According to the law enforcement agency, attackers have targeted the FTP servers of medical and dental facilities in an effort to obtain access to protected health information (PHI) and personally identifiable information (PII), and use it to intimidate, blackmail and harass business owners.
“The FBI recommends medical and dental healthcare entities request their respective IT services personnel to check networks for FTP servers running in anonymous mode. If businesses have a legitimate use for operating a FTP server in anonymous mode, administrators should ensure sensitive PHI or PII is not stored on the server,” the FBI said.

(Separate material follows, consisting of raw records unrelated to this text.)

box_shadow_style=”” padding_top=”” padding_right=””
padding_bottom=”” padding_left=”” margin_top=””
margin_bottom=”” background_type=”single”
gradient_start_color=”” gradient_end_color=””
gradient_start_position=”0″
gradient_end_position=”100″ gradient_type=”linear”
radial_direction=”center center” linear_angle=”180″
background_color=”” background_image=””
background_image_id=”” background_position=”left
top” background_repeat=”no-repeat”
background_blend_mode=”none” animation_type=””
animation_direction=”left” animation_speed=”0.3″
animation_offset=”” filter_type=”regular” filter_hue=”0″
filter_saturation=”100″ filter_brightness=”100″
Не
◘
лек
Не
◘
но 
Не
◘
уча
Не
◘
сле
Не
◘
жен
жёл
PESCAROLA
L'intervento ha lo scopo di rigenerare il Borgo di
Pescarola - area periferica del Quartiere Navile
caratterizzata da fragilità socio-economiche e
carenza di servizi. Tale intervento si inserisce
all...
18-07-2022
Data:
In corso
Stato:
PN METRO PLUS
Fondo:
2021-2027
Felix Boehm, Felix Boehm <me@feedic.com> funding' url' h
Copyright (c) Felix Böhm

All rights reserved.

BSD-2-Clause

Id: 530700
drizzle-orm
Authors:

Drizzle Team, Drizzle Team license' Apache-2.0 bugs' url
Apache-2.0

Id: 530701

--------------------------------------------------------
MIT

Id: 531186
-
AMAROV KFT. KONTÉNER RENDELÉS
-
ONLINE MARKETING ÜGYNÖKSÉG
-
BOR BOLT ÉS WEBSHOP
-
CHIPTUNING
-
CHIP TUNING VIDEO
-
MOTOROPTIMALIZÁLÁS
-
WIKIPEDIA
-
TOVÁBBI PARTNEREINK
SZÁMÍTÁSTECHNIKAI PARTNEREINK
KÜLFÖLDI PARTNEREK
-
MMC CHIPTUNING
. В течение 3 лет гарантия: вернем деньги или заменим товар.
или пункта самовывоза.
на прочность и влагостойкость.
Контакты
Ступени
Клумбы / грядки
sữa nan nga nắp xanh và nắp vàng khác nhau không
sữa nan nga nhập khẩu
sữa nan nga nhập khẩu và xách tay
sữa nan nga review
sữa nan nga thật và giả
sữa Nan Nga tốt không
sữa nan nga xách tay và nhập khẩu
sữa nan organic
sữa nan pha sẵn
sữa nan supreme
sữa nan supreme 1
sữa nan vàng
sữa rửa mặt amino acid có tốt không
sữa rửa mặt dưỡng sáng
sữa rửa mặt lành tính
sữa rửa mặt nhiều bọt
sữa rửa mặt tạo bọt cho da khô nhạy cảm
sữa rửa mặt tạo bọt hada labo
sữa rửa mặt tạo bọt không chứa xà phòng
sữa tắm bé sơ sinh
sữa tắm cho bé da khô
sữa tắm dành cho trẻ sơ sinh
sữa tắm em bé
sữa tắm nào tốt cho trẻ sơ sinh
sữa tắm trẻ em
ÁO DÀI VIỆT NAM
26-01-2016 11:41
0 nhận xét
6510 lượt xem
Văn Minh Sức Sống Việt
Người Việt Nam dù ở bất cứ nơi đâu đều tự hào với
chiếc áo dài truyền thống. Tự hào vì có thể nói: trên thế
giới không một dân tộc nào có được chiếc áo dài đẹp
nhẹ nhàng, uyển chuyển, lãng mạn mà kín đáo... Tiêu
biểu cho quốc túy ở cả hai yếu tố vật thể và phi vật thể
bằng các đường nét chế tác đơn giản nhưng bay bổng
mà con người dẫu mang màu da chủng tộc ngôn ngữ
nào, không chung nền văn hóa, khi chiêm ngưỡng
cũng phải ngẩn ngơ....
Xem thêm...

The agency cited research conducted in 2015 by the University of Michigan, which showed that more than one million FTP servers had been configured for anonymous access. These servers allow users to authenticate with only a username, such as “anonymous” or “ftp,” and either a generic password or no password at all.
The FBI pointed out that vulnerable FTP servers can also be abused to store malicious tools or to launch cyberattacks.
“In general, any misconfigured or unsecured server operating on a business network on which sensitive data is stored or processed exposes the business to data theft and compromise by cyber criminals who can use the data for criminal purposes such as blackmail, identity theft, or financial fraud,” the FBI warned.
In 2015, IBM named healthcare as the most attacked industry, with more than 100 million records compromised, after in the previous year this sector did not even make it to the top five. An IBM report for 2016 showed that the volume of compromised records was smaller, but the number of data breaches increased, causing operational, reputational and financial damage to healthcare organizations.
A report published recently by Fortinet showed the top threats targeting healthcare companies in the last quarter of 2016, including malware, ransomware, IPS events, exploit kits and botnets.